Outdoor learning and play is set to become a lot more fun in North Lanarkshire thanks to a Community Fund grant awarded to Wildside in Scotland by the Forestry Commission Scotland. The North Lanarkshire Woodland Learning Project will be the first programme of the newly established Kilsyth Woodland Centre and will use the newly accessible mature woodland at Kilsyth Primary School as a base for young people and educationalists across North Lanarkshire to increase their skills, knowledge and practical experience of woodland learning and play.

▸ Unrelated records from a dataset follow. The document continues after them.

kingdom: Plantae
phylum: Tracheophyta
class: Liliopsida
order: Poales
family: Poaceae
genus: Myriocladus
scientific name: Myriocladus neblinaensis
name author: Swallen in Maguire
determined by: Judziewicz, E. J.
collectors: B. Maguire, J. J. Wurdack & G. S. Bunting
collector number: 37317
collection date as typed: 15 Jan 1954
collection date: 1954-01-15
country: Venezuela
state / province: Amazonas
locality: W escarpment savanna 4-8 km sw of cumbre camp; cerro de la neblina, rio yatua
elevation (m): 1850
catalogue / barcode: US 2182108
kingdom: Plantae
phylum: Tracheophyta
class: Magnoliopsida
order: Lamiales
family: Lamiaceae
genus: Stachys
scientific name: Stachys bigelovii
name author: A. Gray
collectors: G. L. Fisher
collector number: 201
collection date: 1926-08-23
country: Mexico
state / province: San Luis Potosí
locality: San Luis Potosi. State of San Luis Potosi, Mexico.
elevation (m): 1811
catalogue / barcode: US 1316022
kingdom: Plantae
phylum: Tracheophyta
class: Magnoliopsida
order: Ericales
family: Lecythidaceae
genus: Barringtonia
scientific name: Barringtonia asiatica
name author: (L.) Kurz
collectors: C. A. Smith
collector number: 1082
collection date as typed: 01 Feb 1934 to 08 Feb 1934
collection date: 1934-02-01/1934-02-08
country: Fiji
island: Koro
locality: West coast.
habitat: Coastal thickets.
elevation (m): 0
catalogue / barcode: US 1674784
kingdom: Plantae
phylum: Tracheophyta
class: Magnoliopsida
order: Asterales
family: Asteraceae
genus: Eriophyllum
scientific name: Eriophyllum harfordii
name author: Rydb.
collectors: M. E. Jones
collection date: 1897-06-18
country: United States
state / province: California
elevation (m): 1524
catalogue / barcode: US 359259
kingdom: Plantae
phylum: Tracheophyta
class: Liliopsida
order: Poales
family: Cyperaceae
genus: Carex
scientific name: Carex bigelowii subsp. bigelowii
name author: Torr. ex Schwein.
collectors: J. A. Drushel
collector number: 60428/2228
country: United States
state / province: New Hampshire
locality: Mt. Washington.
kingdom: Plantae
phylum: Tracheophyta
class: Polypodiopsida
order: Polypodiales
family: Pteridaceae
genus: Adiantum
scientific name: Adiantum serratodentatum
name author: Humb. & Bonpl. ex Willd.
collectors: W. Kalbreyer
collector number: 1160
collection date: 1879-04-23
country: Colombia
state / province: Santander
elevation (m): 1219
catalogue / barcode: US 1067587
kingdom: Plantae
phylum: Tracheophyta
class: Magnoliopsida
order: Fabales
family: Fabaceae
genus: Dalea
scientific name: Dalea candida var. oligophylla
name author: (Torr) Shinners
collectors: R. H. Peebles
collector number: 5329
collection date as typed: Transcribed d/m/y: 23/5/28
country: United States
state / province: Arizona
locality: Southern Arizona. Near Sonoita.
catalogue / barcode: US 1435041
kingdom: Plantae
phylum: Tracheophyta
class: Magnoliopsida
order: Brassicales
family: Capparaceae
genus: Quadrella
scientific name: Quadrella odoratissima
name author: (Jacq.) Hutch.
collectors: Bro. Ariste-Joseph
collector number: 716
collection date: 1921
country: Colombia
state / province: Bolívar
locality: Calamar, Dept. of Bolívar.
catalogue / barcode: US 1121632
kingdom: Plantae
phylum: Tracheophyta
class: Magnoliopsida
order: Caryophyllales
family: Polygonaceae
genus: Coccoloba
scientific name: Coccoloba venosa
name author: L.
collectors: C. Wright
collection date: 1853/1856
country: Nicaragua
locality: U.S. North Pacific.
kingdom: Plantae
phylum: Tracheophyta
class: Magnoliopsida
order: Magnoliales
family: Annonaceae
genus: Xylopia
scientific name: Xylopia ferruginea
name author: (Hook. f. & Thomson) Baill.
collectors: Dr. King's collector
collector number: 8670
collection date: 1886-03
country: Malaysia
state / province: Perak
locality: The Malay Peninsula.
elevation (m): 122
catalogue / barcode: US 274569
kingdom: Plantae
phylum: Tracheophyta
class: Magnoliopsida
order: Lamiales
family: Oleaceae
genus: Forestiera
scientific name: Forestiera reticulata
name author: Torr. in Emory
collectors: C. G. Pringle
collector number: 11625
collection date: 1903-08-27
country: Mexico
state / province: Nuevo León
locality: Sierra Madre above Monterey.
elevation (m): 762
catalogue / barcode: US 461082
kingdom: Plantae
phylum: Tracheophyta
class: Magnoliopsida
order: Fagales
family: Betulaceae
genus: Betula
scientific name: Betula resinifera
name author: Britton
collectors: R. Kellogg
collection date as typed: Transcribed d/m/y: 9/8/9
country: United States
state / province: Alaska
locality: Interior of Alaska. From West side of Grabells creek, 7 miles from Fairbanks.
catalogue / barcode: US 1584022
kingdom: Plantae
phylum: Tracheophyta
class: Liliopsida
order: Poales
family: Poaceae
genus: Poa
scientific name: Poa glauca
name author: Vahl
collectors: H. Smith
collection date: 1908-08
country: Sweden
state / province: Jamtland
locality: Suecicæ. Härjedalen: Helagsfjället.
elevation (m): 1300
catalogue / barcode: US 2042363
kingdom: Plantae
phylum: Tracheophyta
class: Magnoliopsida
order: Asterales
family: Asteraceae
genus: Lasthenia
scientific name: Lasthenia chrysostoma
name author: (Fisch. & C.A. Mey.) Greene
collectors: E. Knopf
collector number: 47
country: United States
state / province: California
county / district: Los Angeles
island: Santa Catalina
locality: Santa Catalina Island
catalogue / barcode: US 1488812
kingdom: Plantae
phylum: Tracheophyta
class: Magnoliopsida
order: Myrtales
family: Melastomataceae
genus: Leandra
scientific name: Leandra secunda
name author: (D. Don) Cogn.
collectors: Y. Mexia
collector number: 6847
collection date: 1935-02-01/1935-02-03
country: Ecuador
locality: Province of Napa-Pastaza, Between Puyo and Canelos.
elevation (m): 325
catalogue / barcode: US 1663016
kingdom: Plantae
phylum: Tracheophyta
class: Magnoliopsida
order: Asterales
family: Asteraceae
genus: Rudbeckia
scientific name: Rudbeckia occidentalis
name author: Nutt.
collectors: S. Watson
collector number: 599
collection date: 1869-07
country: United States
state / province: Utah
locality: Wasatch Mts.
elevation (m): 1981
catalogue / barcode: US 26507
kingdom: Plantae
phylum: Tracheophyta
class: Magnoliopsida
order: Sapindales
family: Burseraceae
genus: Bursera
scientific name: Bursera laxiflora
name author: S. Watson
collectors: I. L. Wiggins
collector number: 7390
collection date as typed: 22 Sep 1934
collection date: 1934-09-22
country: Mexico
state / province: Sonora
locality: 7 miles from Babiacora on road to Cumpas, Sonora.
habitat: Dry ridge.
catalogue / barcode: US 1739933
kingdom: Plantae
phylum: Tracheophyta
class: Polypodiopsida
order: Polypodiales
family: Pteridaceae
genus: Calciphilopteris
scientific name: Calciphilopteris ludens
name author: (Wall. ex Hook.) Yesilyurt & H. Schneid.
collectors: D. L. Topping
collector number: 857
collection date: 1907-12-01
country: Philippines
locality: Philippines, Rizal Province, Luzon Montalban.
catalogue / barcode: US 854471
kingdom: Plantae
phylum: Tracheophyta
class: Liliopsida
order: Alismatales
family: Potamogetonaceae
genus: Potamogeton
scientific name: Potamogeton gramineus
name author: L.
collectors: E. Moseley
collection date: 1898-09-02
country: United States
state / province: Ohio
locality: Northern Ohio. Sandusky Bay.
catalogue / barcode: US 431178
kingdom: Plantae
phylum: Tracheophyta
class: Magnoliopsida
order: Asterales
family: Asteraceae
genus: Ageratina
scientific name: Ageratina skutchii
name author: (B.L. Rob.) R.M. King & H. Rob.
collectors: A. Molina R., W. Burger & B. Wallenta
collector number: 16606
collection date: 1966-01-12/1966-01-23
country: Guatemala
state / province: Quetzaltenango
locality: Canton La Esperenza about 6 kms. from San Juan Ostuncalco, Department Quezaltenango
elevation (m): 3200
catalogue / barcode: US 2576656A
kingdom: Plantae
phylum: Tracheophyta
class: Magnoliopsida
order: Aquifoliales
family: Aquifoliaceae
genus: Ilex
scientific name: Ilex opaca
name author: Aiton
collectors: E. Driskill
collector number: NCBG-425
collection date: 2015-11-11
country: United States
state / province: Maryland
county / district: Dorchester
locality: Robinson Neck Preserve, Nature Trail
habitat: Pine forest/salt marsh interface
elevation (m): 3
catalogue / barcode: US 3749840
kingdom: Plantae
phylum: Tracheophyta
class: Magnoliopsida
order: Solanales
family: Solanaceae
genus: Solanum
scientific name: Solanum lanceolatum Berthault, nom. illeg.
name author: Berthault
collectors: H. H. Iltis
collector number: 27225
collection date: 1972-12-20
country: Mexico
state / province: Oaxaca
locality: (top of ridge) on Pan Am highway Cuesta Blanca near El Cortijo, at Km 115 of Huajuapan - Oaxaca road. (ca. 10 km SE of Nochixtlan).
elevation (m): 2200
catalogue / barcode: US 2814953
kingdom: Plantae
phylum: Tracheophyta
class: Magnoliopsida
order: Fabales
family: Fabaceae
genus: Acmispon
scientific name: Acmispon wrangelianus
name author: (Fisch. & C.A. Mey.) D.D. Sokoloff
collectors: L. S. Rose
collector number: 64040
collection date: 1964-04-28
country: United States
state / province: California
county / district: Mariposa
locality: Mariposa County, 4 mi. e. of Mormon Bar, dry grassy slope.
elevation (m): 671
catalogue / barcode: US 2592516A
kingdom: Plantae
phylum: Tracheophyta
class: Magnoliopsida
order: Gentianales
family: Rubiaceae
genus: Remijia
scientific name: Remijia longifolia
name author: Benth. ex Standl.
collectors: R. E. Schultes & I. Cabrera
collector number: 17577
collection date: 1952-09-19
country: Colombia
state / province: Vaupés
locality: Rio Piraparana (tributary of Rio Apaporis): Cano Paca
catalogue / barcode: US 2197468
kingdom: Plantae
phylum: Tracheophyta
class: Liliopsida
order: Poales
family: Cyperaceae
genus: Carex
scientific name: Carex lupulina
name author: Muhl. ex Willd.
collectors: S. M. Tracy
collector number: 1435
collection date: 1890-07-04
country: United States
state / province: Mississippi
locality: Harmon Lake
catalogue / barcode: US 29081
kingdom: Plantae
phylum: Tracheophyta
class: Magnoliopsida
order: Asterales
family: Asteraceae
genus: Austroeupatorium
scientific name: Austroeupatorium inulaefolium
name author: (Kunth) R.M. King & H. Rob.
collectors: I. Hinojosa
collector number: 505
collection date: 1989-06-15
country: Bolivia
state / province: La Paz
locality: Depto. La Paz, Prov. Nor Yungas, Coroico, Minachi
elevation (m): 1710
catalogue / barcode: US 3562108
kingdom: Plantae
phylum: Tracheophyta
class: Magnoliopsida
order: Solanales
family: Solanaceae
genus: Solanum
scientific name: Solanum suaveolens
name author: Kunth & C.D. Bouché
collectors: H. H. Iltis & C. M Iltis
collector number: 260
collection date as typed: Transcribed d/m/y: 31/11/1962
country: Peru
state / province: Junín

Commenting on the award Judi Legg, Executive Director of Wildside in Scotland said: “We are truly delighted to have been awarded grant funding from the Forestry Commission Scotland. We’ve designed this project to be fun and engaging whilst also contributing to the Learning for Sustainability (LfS) approach to learning, life and work to enable children, educators, schools and their wider communities to build a socially-just, sustainable and equitable society. This funding will help towards raising the attainment of children and young people living in deprived areas and we are grateful for the support of the Forestry Commission Scotland.”
The Kilsyth Woodland Centre focuses on adventure play, forest schools & community growing and is part of Kilsyth Primary School grounds. The school in partnership with Wildside in Scotland is now working with the local community to offer a wealth of opportunities which include:
The project supports the aims of the Scottish Forestry Strategy Woodland Management Plan using good sylvicultural practices, a focus on educational, social and environmental gains and by operating a low impact sustainable forest management system as part of a fifteen-year Woodland Management Plan. It also aims to achieve best value sustainable urban regeneration by integrated uses of the site relating to energy, health, water and education and through social inclusion.
“Through this project we want to provide hands on, active and experiential learning and experiences across all subject areas of the curriculum,” added Judi. “We’ve designed it to increase children’s experiences of challenge, problem solving, teamwork and autonomy through undertaking practical woodland activities and exploration and most importantly – to be fun.”
There are four strands of activity directly associated with the award:
Strand1: Woodland learning and forest play sessions
Stand 2: Woodland learning Continual Professional Development
Strand 3: Out of school forest play sessions
Strand 4: Forest management and enterprise work experience programme for 16-18 year olds.
In addition to the project leadership and delivery partnership between Wildside and Kilsyth Primary School, other partners supporting this project and its future community development include: Kilsyth Children’s Club, Kilsyth Heritage Group, Kilsyth Primary Parent Council and Councillor Heather McVey.